■ Task instructions: Copy the lines below word for word, leaving out the pictures.

■ Source material:
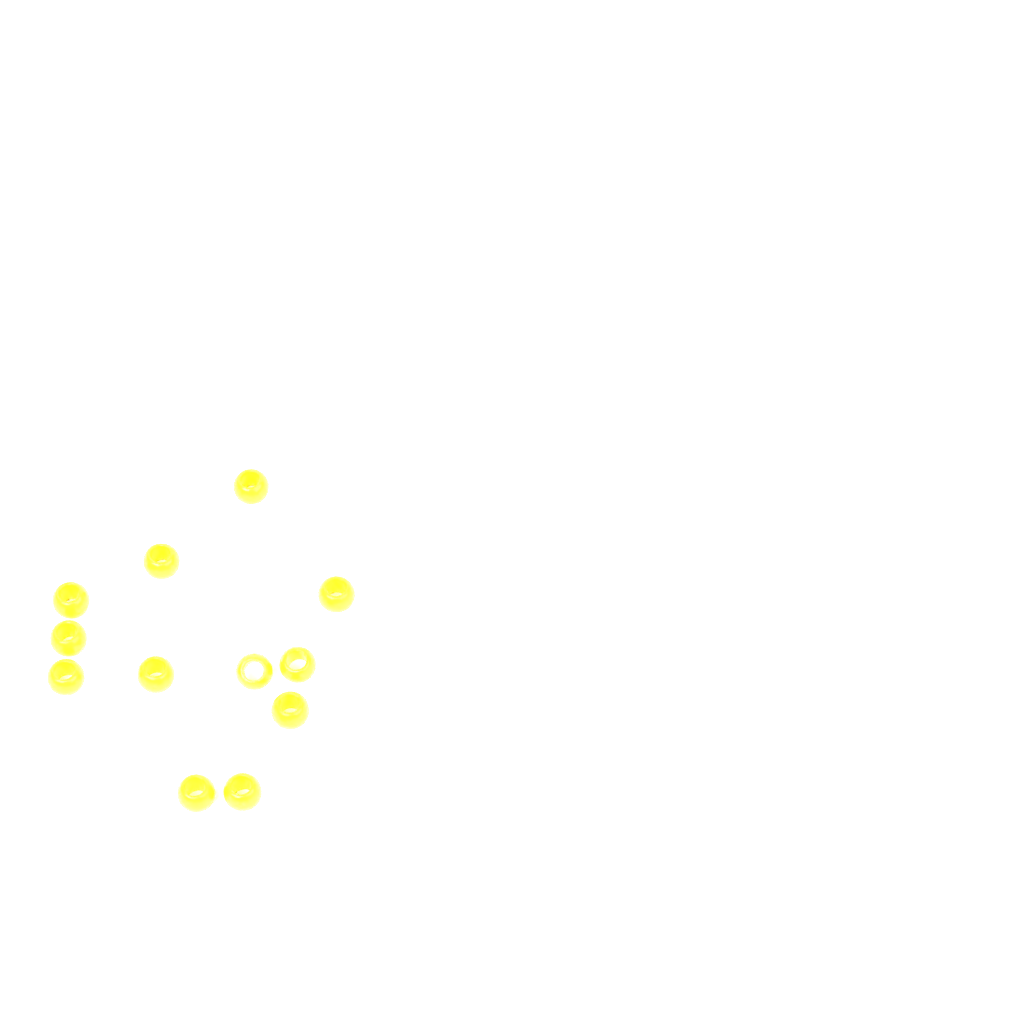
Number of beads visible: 12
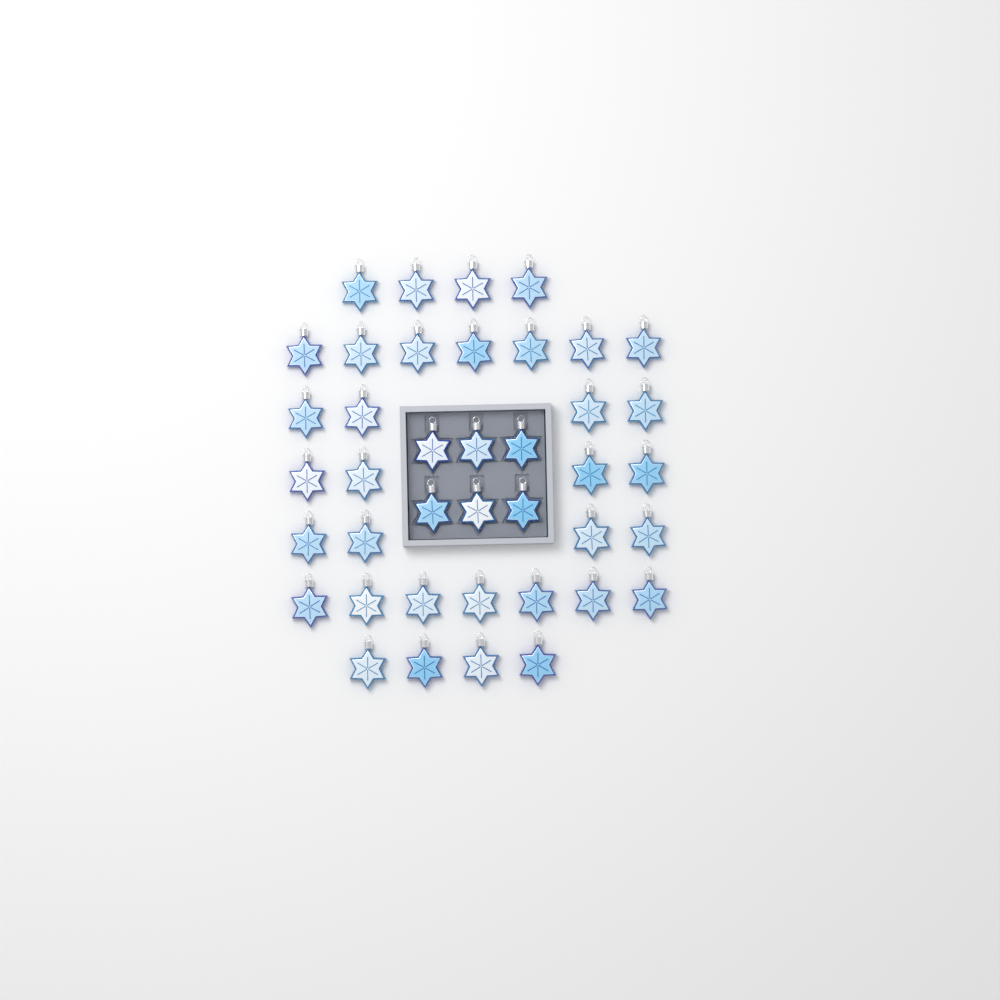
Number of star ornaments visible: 40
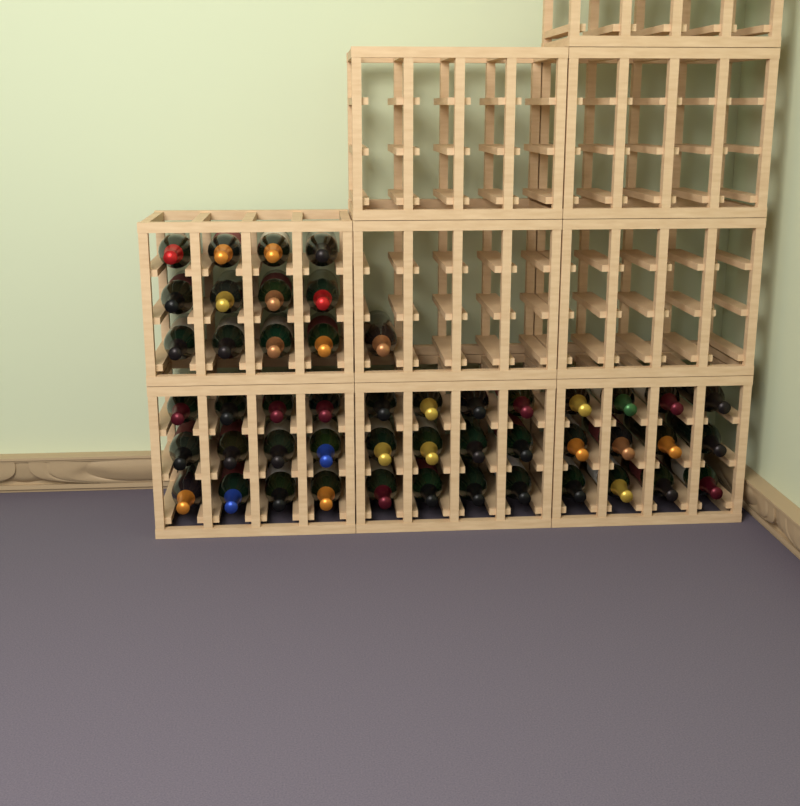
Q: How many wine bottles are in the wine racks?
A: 49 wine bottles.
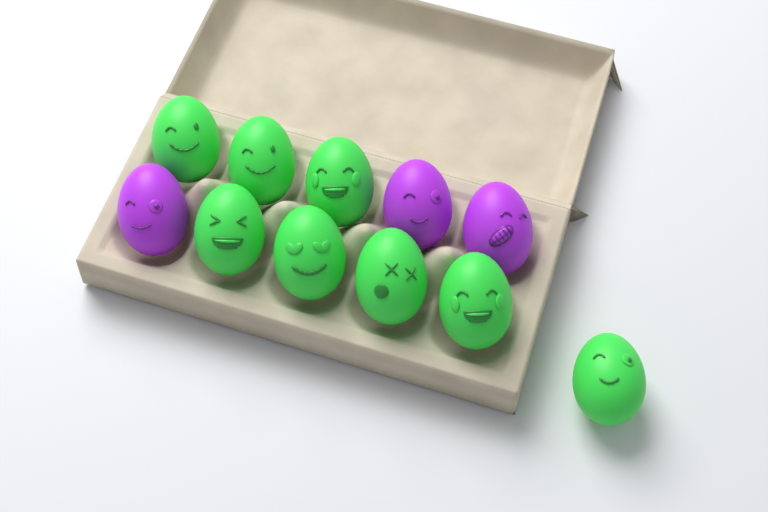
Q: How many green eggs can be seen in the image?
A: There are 8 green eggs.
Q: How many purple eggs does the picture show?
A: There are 3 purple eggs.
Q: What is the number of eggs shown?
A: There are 11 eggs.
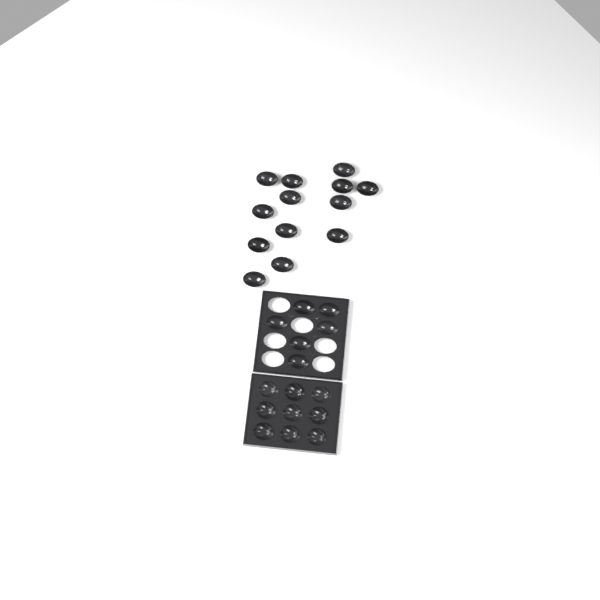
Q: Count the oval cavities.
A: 19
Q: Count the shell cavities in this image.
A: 9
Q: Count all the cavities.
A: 28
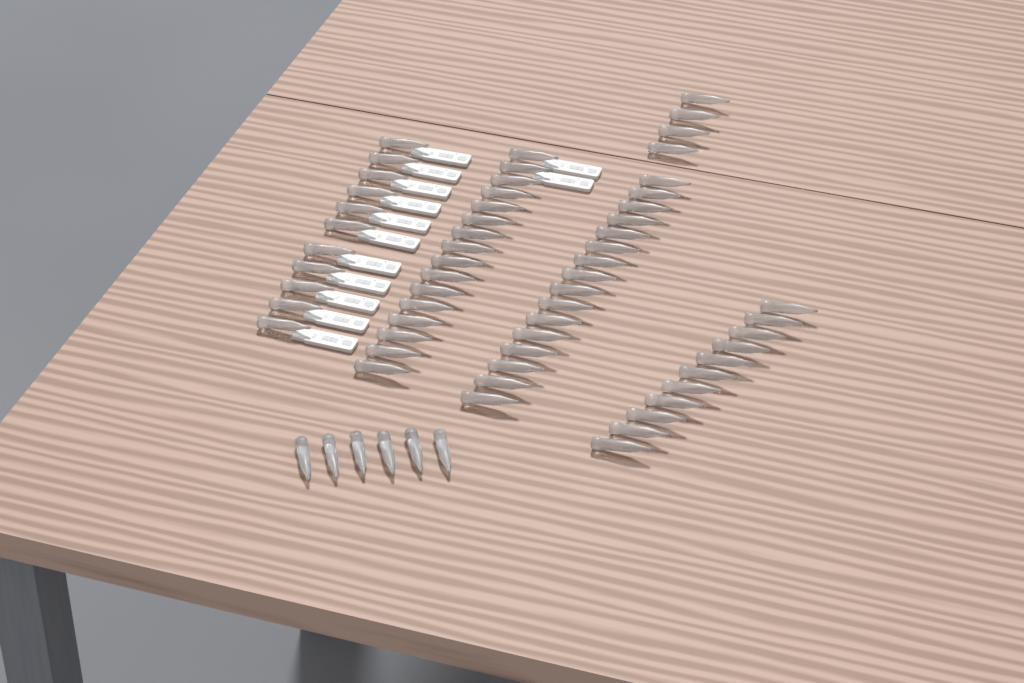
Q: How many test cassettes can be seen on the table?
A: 13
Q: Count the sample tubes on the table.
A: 64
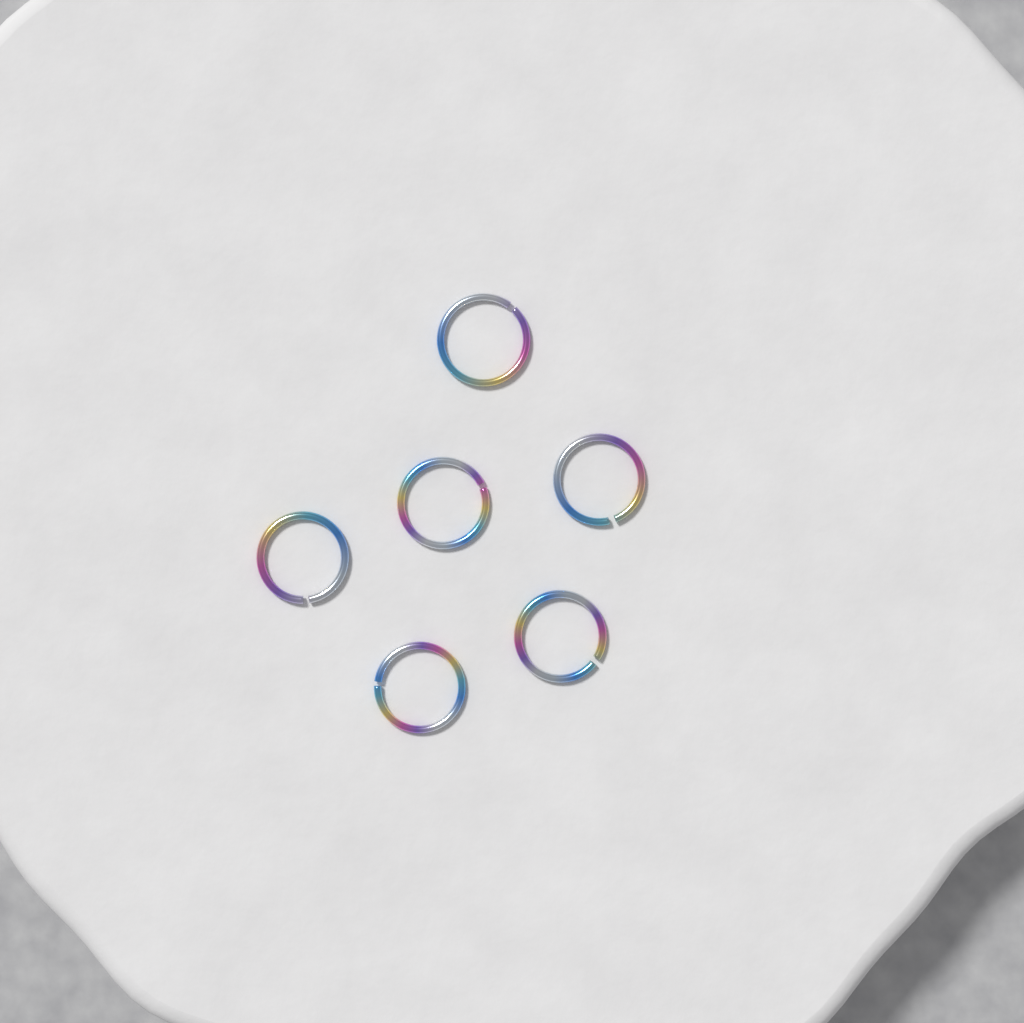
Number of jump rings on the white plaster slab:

■ Written response:
Number of beads visible: 12
Number of star ornaments visible: 40
Q: How many wine bottles are in the wine racks?
A: 49 wine bottles.
Q: How many green eggs can be seen in the image?
A: There are 8 green eggs.
Q: How many purple eggs does the picture show?
A: There are 3 purple eggs.
Q: What is the number of eggs shown?
A: There are 11 eggs.
Q: Count the oval cavities.
A: 19
Q: Count the shell cavities in this image.
A: 9
Q: Count all the cavities.
A: 28
Q: How many test cassettes can be seen on the table?
A: 13
Q: Count the sample tubes on the table.
A: 64
Number of jump rings on the white plaster slab:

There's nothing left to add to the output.